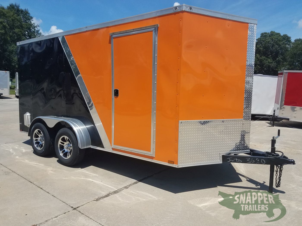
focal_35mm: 26
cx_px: 151
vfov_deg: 53.1
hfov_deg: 67.3
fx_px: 227
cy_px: 113
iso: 40
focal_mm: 4.2
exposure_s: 1/3088
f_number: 1.7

» **What is needed**
When you retype the data above, match every line exactly and leave the pictures behind.

» **Expected answer**
focal_35mm: 26
cx_px: 151
vfov_deg: 53.1
hfov_deg: 67.3
fx_px: 227
cy_px: 113
iso: 40
focal_mm: 4.2
exposure_s: 1/3088
f_number: 1.7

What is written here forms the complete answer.